- **The task**
Scan the data, and whenever a line contains "path", copy it.

[Stored data Boundary: Start]

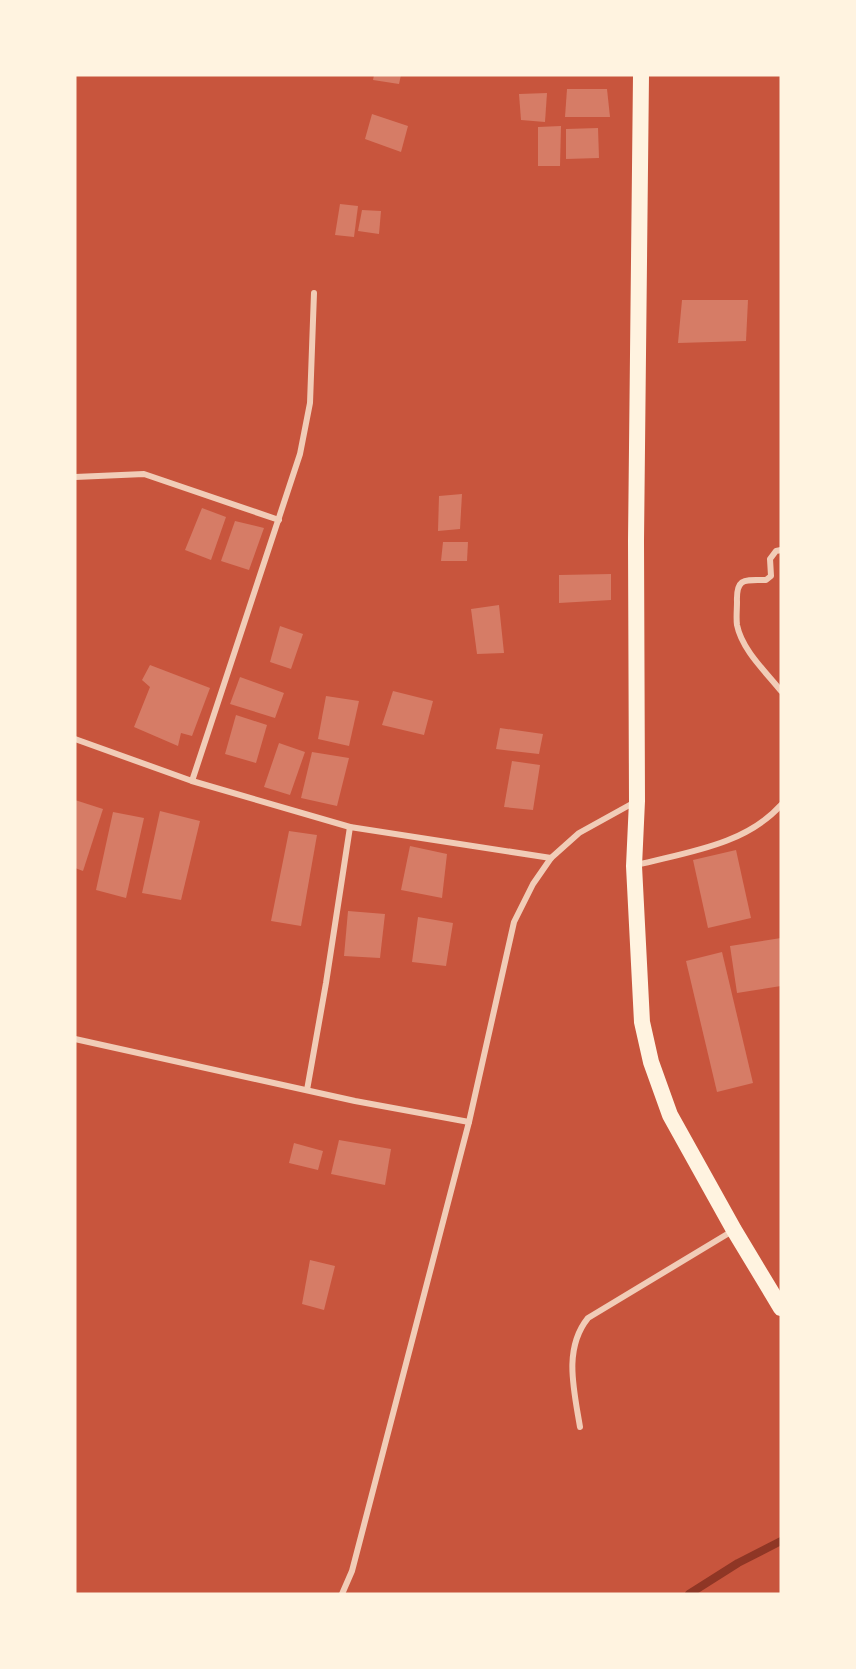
<svg xmlns="http://www.w3.org/2000/svg" width="856" height="1669" viewBox="0 0 856 1669" font-family="Inter,sans-serif">
<rect width="100%" height="100%" fill="#c8553d"/>
<g fill="none" stroke-linecap="round" stroke-linejoin="round">
<!-- stream -->
<polyline stroke="#8f3625" stroke-width="8" points="689,1594 738,1563 781,1541"/>
</g>
<!-- building -->
<g fill="#d67c66">
<polygon points="374,75 401,75 399,84 373,80"/>
<polygon points="567,89 607,89 610,117 565,117"/>
<polygon points="547,93 545,122 521,120 519,94"/>
<polygon points="372,114 408,126 401,152 365,139"/>
<polygon points="561,126 560,166 538,166 538,127"/>
<polygon points="598,128 599,158 566,159 566,129"/>
<polygon points="340,204 358,206 354,237 335,235"/>
<polygon points="362,210 381,211 379,234 358,231"/>
<polygon points="682,300 748,300 746,341 678,343"/>
<polygon points="462,494 460,529 438,531 439,496"/>
<polygon points="202,508 226,517 211,560 185,550"/>
<polygon points="235,521 264,528 249,570 221,561"/>
<polygon points="443,542 468,542 467,561 441,561"/>
<polygon points="611,574 611,600 559,603 559,575"/>
<polygon points="499,605 504,653 477,654 471,609"/>
<polygon points="280,626 303,634 291,669 270,662"/>
<polygon points="150,665 210,688 192,736 181,733 178,746 134,727 150,687 142,680"/>
<polygon points="240,677 284,693 275,718 230,704"/>
<polygon points="393,691 433,701 424,735 382,725"/>
<polygon points="326,696 359,701 349,746 318,739"/>
<polygon points="236,715 267,725 256,763 225,754"/>
<polygon points="500,728 543,734 539,754 496,749"/>
<polygon points="279,743 305,752 290,795 264,787"/>
<polygon points="312,752 349,758 337,806 301,798"/>
<polygon points="512,761 540,765 533,810 504,807"/>
<polygon points="75,800 103,809 83,871 75,868"/>
<polygon points="160,811 200,821 181,900 142,893"/>
<polygon points="113,812 144,818 126,898 96,890"/>
<polygon points="289,831 317,835 301,926 271,921"/>
<polygon points="410,846 447,854 442,898 401,890"/>
<polygon points="736,850 751,918 708,928 693,860"/>
<polygon points="348,911 385,914 380,958 344,956"/>
<polygon points="418,917 453,923 446,966 412,962"/>
<polygon points="781,938 781,986 737,993 730,946"/>
<polygon points="722,952 753,1083 717,1092 686,961"/>
<polygon points="339,1140 391,1149 385,1185 331,1174"/>
<polygon points="294,1143 323,1151 318,1170 289,1163"/>
<polygon points="310,1260 335,1266 324,1310 302,1304"/>
</g>
<g fill="none" stroke-linecap="round" stroke-linejoin="round">
<!-- minor -->
<g stroke="#f1ccb7" stroke-width="6">
<polyline points="75,477 144,474 279,520"/>
<path d="M781,550L776,551L770,559L771,576L766,580C745,580 736,577 737,602C737,609 736,618 737,625C742,650 766,672 781,691"/>
<polyline points="75,739 192,781 350,827 551,858"/>
<polyline points="192,781 300,454 310,403 314,293"/>
<path d="M637,865C687,852 745,845 781,805"/>
<polyline points="75,1039 355,1101 469,1122 514,922 533,884 551,858 579,833 635,802"/>
<polyline points="307,1090 326,983 350,827"/>
<path d="M580,1427C574,1390 563,1349 588,1318L734,1230"/>
<polyline points="342,1594 352,1571 469,1122"/>
</g>
<!-- trunk -->
<polyline stroke="#fff3e0" stroke-width="16" points="641,75 636,541 637,801 634,866 642,1022 651,1062 670,1115 734,1230 781,1308"/>
</g>
<!-- border -->
<rect width="856" height="1669" fill="none" stroke="#fff3e0" stroke-width="153"/>
</svg>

[Stored data Boundary: End]

- **Result below**
<path d="M781,550L776,551L770,559L771,576L766,580C745,580 736,577 737,602C737,609 736,618 737,625C742,650 766,672 781,691"/>
<path d="M637,865C687,852 745,845 781,805"/>
<path d="M580,1427C574,1390 563,1349 588,1318L734,1230"/>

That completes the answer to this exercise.